Ekspor Listrik Singapura: Menko Airlangga Ungkap Kabar Terbaru

oleh -6 Dilihat
Ekspor Listrik Singapura: Menko Airlangga Ungkap Kabar Terbaru

KabarDermayu.com – Menteri Koordinator Bidang Perekonomian, Airlangga Hartarto, memberikan perkembangan terbaru mengenai rencana ekspor listrik bersih dari Indonesia ke Singapura. Ia mengonfirmasi bahwa proyek ini belum dapat dimulai pada tahun ini.

Menurut Airlangga, pembangunan infrastruktur transmisi yang krusial untuk mendukung ekspor listrik ini memerlukan waktu yang tidak sebentar. Perkiraan waktu yang dibutuhkan untuk implementasi infrastruktur tersebut adalah sekitar 1 hingga 1,5 tahun.

“Tidak bisa terlaksana tahun ini. Pembangunan fasilitas transmisi listrik setidaknya membutuhkan waktu 1 hingga 1,5 tahun untuk diimplementasikan,” ujar Airlangga dalam sebuah konferensi pers yang diselenggarakan di Jakarta pada Selasa, 9 Juni 2026.

Saat ini, pemerintah masih dalam tahap evaluasi teknis yang mendalam. Proses ini dilakukan bersama dengan Menteri Energi dan Sumber Daya Mineral (ESDM), Bahlil Lahadalia. Airlangga berharap bahwa pertemuan tingkat pemimpin nanti akan menjadi momentum untuk memfinalisasi implementasi dari nota kesepahaman (MoU) yang telah ditandatangani sebelumnya.

Sebelumnya, Menteri ESDM Bahlil Lahadalia telah menandatangani MoU terkait ekspor listrik bersih ke Singapura. Kesepakatan ini mencakup potensi ekspor dengan kapasitas mencapai 3,4 gigawatt (GW) hingga tahun 2035. Proses negosiasi yang cukup panjang menjadi latar belakang tercapainya kesepakatan penting ini.

Bahlil Lahadalia sendiri beberapa kali sempat menyuarakan keberatannya jika Indonesia hanya melakukan ekspor listrik bersih tanpa mendapatkan keuntungan timbal balik yang signifikan dari Singapura. Hasil negosiasi yang alot akhirnya membuahkan kesepakatan mengenai pengembangan kawasan industri berkelanjutan.

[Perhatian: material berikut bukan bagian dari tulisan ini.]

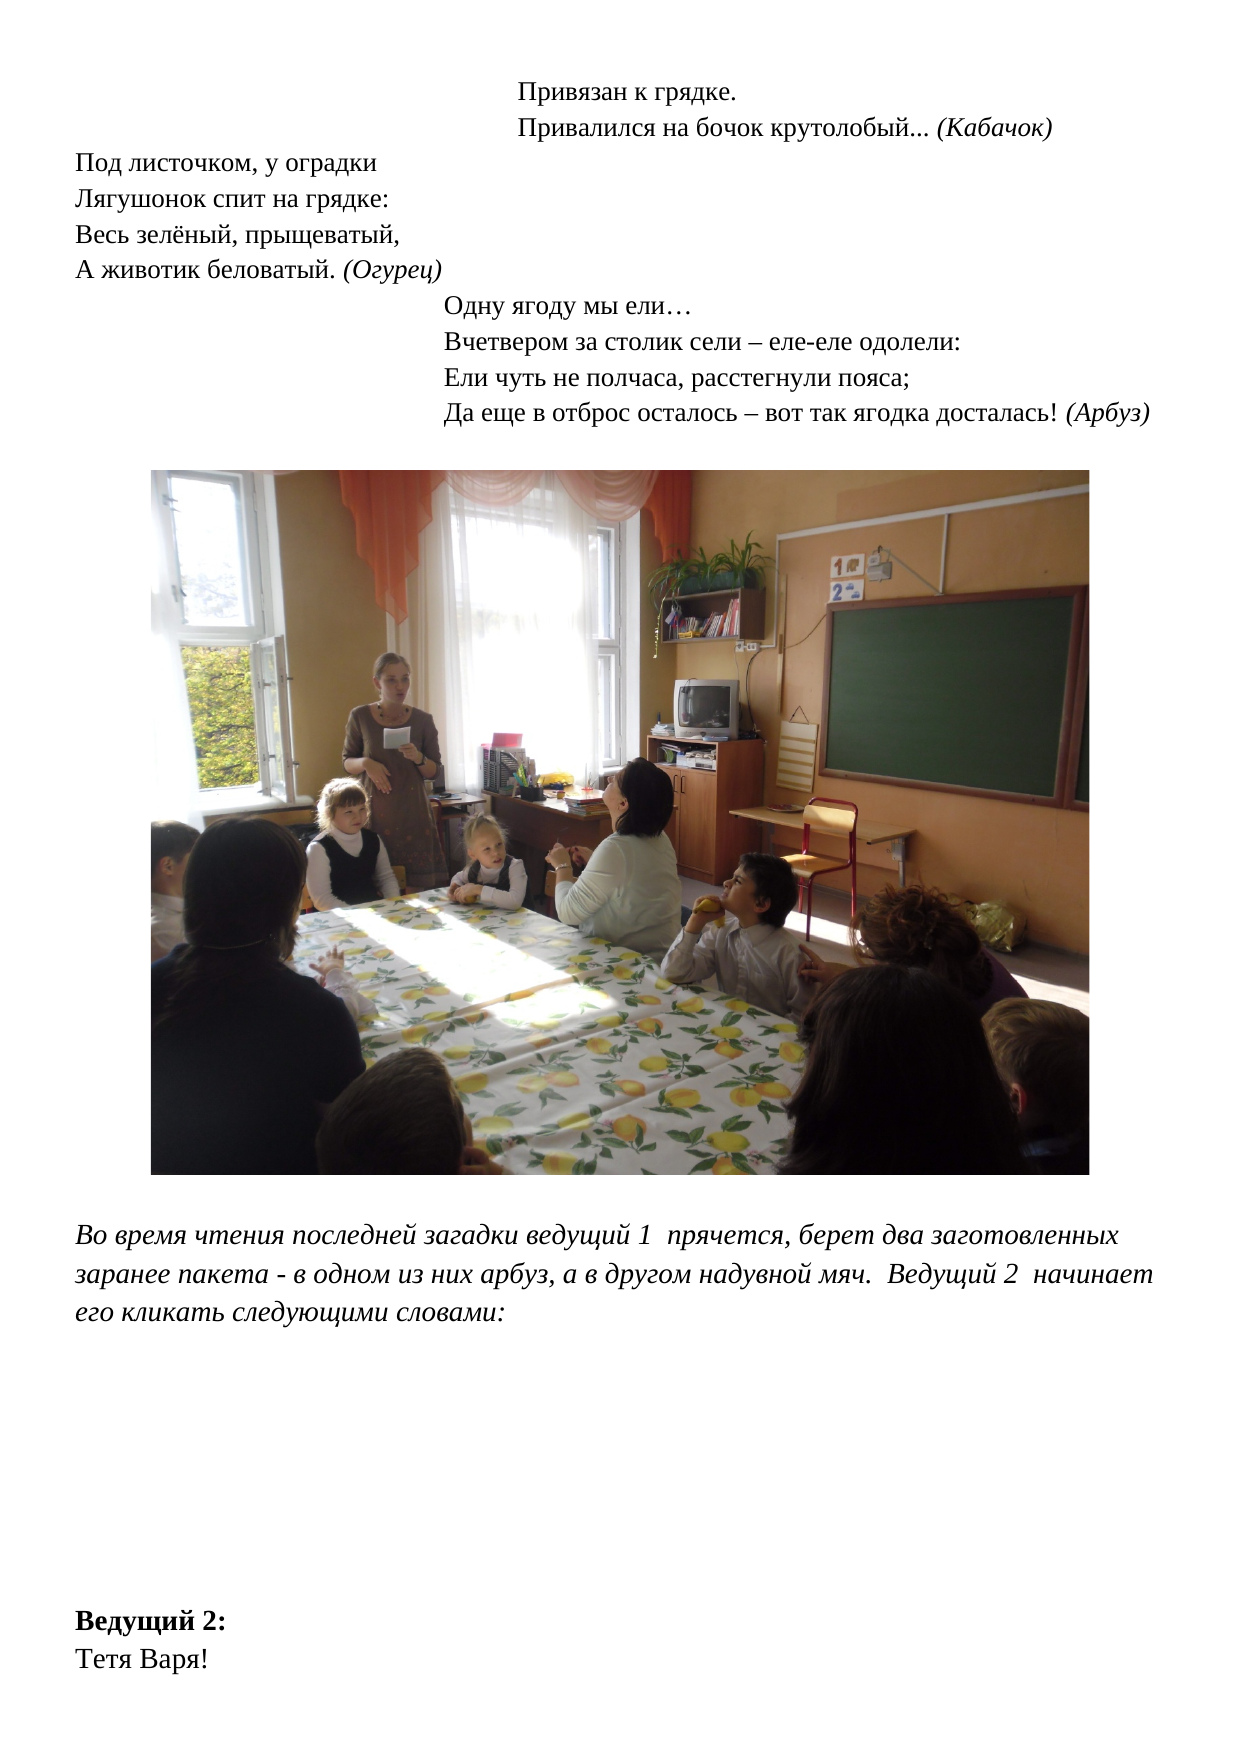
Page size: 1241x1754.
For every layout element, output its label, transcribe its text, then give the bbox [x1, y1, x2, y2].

text Во время чтения последней загадки ведущий 1 прячется, берет два заготовленных заранее пакета - в одном из них арбуз, а в другом надувной мяч. Ведущий 2 начинает его кликать следующими словами: [75, 1217, 1165, 1328]
text Вчетвером за столик сели – еле-еле одолели: [370, 325, 1165, 356]
text Ведущий 2: [75, 1603, 1165, 1636]
text Одну ягоду мы ели… [370, 289, 1165, 321]
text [517, 75, 1165, 142]
text Ели чуть не полчаса, расстегнули пояса; [370, 361, 1165, 392]
text Да еще в отброс осталось – вот так ягодка досталась! (Арбуз) [370, 397, 1165, 428]
text Под листочком, у оградки Лягушонок спит на грядке: Весь зелёный, прыщеватый, А животик беловатый. (Огурец) [75, 146, 1165, 285]
text Тетя Варя! [75, 1641, 1165, 1675]
picture [150, 470, 1090, 1175]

Kawasan industri berkelanjutan ini rencananya akan dibangun bersama di wilayah Kepulauan Riau, yang meliputi tiga daerah strategis: Batam, Bintan, dan Karimun (BBK). Pembangunan bersama ini menjadi salah satu kompensasi penting bagi Indonesia.

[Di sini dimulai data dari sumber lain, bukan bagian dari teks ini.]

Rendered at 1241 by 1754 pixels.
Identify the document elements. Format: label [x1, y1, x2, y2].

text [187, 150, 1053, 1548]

“Saya tegaskan bahwa hubungan kerja sama harus didasarkan pada prinsip saling menguntungkan. Kita mengirimkan listrik ke Singapura, dan sebagai imbalannya, Singapura akan bekerja sama dengan Indonesia dalam membangun kawasan industri bersama,” jelas Bahlil pada Jumat, 13 Juni 2025. Kesepakatan ini diharapkan dapat membawa manfaat ganda bagi kedua negara.